In the fourth week of Walrus family gameplay Mimi died, and Walton's inventory was very full. I was struck by a major bug when I picked up a plate with the cursor, and could never put it down again. It was months later that I learned this bug was caused by an EA error when a Sim's inventory was overstuffed, and it was not fixed for many EPs despite being relatively easy to resolve, and very game breaking. There was also a seat in the house that had claimed to be occupied since week one that I couldn't move. So ended that save game, in a flurry of EA-designed (and usually EA-unfixed) glitches similar to those that have eventually ended every single legacy I have ever started.

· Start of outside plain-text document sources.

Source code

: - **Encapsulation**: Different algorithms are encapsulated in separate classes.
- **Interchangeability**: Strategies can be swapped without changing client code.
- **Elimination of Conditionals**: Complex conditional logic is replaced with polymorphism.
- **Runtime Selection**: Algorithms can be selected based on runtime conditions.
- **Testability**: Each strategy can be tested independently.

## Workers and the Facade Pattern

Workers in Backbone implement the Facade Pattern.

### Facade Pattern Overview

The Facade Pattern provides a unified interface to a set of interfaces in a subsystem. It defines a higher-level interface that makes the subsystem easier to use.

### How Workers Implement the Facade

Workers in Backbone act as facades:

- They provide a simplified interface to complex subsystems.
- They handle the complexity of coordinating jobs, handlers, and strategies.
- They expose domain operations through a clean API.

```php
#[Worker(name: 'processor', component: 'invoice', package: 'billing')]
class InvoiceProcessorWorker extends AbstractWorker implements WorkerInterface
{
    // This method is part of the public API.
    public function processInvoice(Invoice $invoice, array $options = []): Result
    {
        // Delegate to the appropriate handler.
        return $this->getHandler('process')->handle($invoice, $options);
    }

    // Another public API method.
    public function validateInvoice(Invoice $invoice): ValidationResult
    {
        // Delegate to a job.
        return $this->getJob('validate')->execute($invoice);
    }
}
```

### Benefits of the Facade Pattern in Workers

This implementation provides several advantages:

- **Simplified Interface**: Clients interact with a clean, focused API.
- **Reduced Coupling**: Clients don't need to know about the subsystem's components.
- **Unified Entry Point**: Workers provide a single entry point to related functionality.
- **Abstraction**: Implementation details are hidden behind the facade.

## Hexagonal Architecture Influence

As someone whose professional life at that time revolved around assuring that my transnational company's New Zealand clients got the very best quality written content my team could provide, I was professionally offended by the lack of care in TS3's programming and gameplay flow. Patches came out very rarely, compared with other titles I had played, and they usually skipped over countless game-breaking bugs that the modding community had already identified causes for. It almost seemed as if the developers were not play-testing the game at all. My patience with the persistent bugs wore thin, and my patience with EA's terrible customer support systems wore away entirely. As someone who only played sandbox titles, I was bothered by how rigidly the game forced me into certain modes of gameplay, in particular: A single family in a single house, getting exorbitantly rich.
But I loved the game despite its faults, the creation tools were awesome, I saw great things in its future, and K was happy for me to keep it. As a bonus, she had bought the collector's edition, so left me the USB stick that came with it.